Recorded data

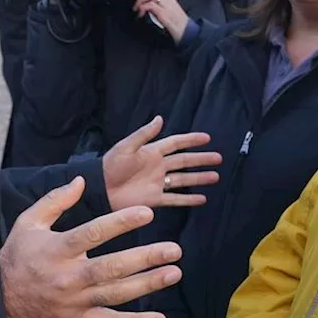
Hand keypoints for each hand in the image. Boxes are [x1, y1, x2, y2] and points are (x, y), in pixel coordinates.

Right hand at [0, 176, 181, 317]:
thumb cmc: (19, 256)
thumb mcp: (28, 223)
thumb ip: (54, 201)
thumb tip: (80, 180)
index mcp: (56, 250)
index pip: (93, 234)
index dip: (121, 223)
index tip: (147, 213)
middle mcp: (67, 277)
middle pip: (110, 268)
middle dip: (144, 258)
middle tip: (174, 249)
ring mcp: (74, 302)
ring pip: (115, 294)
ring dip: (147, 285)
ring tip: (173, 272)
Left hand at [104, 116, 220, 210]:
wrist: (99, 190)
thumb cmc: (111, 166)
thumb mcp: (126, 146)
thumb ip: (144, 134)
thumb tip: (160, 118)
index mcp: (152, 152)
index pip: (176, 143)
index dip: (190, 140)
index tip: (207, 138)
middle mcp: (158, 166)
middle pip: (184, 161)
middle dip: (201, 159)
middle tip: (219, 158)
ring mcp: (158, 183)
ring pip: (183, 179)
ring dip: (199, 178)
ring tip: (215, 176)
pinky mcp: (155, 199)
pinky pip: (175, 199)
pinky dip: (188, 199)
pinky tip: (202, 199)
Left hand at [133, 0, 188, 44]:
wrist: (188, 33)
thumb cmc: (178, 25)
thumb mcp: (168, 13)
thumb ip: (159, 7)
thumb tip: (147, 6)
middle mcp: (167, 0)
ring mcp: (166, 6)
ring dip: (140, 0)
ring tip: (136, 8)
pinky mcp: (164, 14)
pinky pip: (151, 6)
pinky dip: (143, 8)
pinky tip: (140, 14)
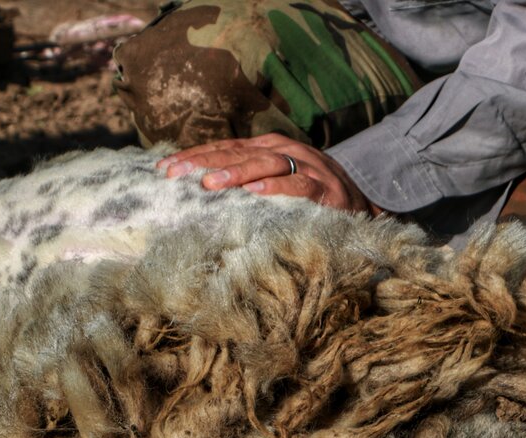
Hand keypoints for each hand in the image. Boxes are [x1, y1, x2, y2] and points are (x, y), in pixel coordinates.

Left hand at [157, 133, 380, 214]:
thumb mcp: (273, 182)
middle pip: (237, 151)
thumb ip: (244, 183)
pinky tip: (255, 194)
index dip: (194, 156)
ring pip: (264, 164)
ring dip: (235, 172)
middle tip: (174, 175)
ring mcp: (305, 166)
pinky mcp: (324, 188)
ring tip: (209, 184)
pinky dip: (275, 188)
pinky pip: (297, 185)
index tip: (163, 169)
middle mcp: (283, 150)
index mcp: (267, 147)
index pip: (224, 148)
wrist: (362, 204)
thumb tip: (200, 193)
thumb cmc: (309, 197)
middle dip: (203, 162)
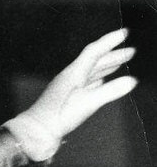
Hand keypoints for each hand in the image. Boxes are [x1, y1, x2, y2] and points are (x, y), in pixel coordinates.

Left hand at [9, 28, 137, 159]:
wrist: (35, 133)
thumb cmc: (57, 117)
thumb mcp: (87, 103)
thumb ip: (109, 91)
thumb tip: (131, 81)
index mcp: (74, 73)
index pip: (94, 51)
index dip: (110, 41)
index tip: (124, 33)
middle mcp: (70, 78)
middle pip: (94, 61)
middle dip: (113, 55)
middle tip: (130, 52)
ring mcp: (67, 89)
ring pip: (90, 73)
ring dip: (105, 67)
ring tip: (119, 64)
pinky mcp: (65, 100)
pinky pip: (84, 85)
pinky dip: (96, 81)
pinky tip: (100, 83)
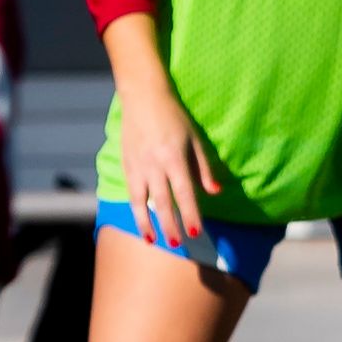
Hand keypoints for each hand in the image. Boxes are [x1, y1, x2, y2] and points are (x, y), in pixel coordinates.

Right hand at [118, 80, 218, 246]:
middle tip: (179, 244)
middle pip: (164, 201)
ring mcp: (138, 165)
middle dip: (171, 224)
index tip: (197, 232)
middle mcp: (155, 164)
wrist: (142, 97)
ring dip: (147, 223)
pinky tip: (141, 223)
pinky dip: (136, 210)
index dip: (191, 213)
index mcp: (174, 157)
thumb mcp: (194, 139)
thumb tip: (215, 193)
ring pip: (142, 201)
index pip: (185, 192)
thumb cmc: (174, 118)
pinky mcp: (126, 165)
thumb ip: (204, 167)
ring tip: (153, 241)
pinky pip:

Directions for this task:
Using the data above, print only the lines starting at the one with "middle pip: (237, 151)" and ending at the one with "pinky tip: (141, 223)", exactly as they stand, minus the pictures.

Reply:
middle pip: (237, 151)
thumb ip: (244, 183)
pinky tip: (255, 194)
index dip: (194, 156)
ring pip: (264, 164)
ring dip: (235, 172)
middle tip: (174, 175)
ring mcp: (305, 166)
pinky mcp: (324, 188)
ring tip: (209, 184)
pinky dip: (275, 188)
pinky pip: (297, 185)
index tip: (163, 169)
middle mcp: (283, 150)
index mcp: (267, 147)
index pip: (224, 148)
wrist: (362, 204)
thumb tip: (200, 193)
thumb cmc: (309, 197)
middle dip: (203, 162)
Hand keypoints for each hand in the image. Boxes are [x1, y1, x2, y2] and points are (x, y), in pixel coordinates.

Left hand at [9, 28, 137, 159]:
wrist: (35, 133)
thumb cmc: (57, 117)
thumb mcp: (87, 103)
thumb ip: (109, 91)
thumb tip: (131, 81)
index mcp: (74, 73)
index pip: (94, 51)
index dip: (110, 41)
index tip: (124, 33)
middle mcp: (70, 78)
middle pip: (94, 61)
middle dip: (113, 55)
middle tip: (130, 52)
ring mcp: (67, 89)
ring pip: (90, 73)
ring dip: (105, 67)
ring tip: (119, 64)
pinky mcp: (65, 100)
pinky pip: (84, 85)
pinky dip: (96, 81)
pinky tip: (100, 83)
Hand keypoints for each hand in the image. Boxes are [x1, y1, x2, y2] and points are (x, y), in pixel coordinates.

Right hand at [118, 80, 218, 246]:
middle tip: (179, 244)
middle pip: (164, 201)
ring mcp: (138, 165)
middle dip: (171, 224)
index tip: (197, 232)
middle mcp: (155, 164)
wrist: (142, 97)
ring dip: (147, 223)
pinky tip: (141, 223)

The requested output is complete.